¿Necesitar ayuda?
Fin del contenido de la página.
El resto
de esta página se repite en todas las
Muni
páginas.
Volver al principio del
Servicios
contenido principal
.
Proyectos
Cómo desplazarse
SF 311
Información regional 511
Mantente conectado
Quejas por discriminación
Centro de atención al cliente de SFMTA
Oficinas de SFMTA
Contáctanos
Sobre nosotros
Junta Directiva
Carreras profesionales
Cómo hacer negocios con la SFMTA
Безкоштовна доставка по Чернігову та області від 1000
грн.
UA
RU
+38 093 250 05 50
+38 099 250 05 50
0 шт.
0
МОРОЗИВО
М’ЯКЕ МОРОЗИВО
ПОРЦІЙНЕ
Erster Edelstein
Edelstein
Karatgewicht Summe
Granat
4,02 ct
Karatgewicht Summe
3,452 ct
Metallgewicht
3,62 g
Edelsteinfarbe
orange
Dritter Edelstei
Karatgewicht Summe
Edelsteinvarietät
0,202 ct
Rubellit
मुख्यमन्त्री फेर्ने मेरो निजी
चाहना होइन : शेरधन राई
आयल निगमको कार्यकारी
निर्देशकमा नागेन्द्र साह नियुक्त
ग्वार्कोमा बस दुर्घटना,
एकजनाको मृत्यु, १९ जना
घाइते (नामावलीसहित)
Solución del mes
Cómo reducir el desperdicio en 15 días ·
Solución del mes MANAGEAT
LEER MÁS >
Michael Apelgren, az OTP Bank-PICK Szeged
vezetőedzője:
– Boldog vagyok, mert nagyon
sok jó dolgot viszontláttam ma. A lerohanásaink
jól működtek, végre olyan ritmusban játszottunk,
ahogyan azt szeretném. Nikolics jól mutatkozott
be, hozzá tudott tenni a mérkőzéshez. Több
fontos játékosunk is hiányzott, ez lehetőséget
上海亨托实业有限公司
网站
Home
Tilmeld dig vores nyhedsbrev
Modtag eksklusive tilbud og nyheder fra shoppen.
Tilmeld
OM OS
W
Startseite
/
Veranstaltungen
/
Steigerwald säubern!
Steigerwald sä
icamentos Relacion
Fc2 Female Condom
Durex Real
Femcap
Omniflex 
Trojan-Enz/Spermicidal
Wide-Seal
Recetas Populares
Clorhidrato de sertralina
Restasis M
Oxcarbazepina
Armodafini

*Brief*. Repeat each line of the data exactly, missing none.

*Solution for this exercise*.
¿Necesitar ayuda?
Fin del contenido de la página.
El resto
de esta página se repite en todas las
Muni
páginas.
Volver al principio del
Servicios
contenido principal
.
Proyectos
Cómo desplazarse
SF 311
Información regional 511
Mantente conectado
Quejas por discriminación
Centro de atención al cliente de SFMTA
Oficinas de SFMTA
Contáctanos
Sobre nosotros
Junta Directiva
Carreras profesionales
Cómo hacer negocios con la SFMTA
Безкоштовна доставка по Чернігову та області від 1000
грн.
UA
RU
+38 093 250 05 50
+38 099 250 05 50
0 шт.
0
МОРОЗИВО
М’ЯКЕ МОРОЗИВО
ПОРЦІЙНЕ
Erster Edelstein
Edelstein
Karatgewicht Summe
Granat
4,02 ct
Karatgewicht Summe
3,452 ct
Metallgewicht
3,62 g
Edelsteinfarbe
orange
Dritter Edelstei
Karatgewicht Summe
Edelsteinvarietät
0,202 ct
Rubellit
मुख्यमन्त्री फेर्ने मेरो निजी
चाहना होइन : शेरधन राई
आयल निगमको कार्यकारी
निर्देशकमा नागेन्द्र साह नियुक्त
ग्वार्कोमा बस दुर्घटना,
एकजनाको मृत्यु, १९ जना
घाइते (नामावलीसहित)
Solución del mes
Cómo reducir el desperdicio en 15 días ·
Solución del mes MANAGEAT
LEER MÁS >
Michael Apelgren, az OTP Bank-PICK Szeged
vezetőedzője:
– Boldog vagyok, mert nagyon
sok jó dolgot viszontláttam ma. A lerohanásaink
jól működtek, végre olyan ritmusban játszottunk,
ahogyan azt szeretném. Nikolics jól mutatkozott
be, hozzá tudott tenni a mérkőzéshez. Több
fontos játékosunk is hiányzott, ez lehetőséget
上海亨托实业有限公司
网站
Home
Tilmeld dig vores nyhedsbrev
Modtag eksklusive tilbud og nyheder fra shoppen.
Tilmeld
OM OS
W
Startseite
/
Veranstaltungen
/
Steigerwald säubern!
Steigerwald sä
icamentos Relacion
Fc2 Female Condom
Durex Real
Femcap
Omniflex 
Trojan-Enz/Spermicidal
Wide-Seal
Recetas Populares
Clorhidrato de sertralina
Restasis M
Oxcarbazepina
Armodafini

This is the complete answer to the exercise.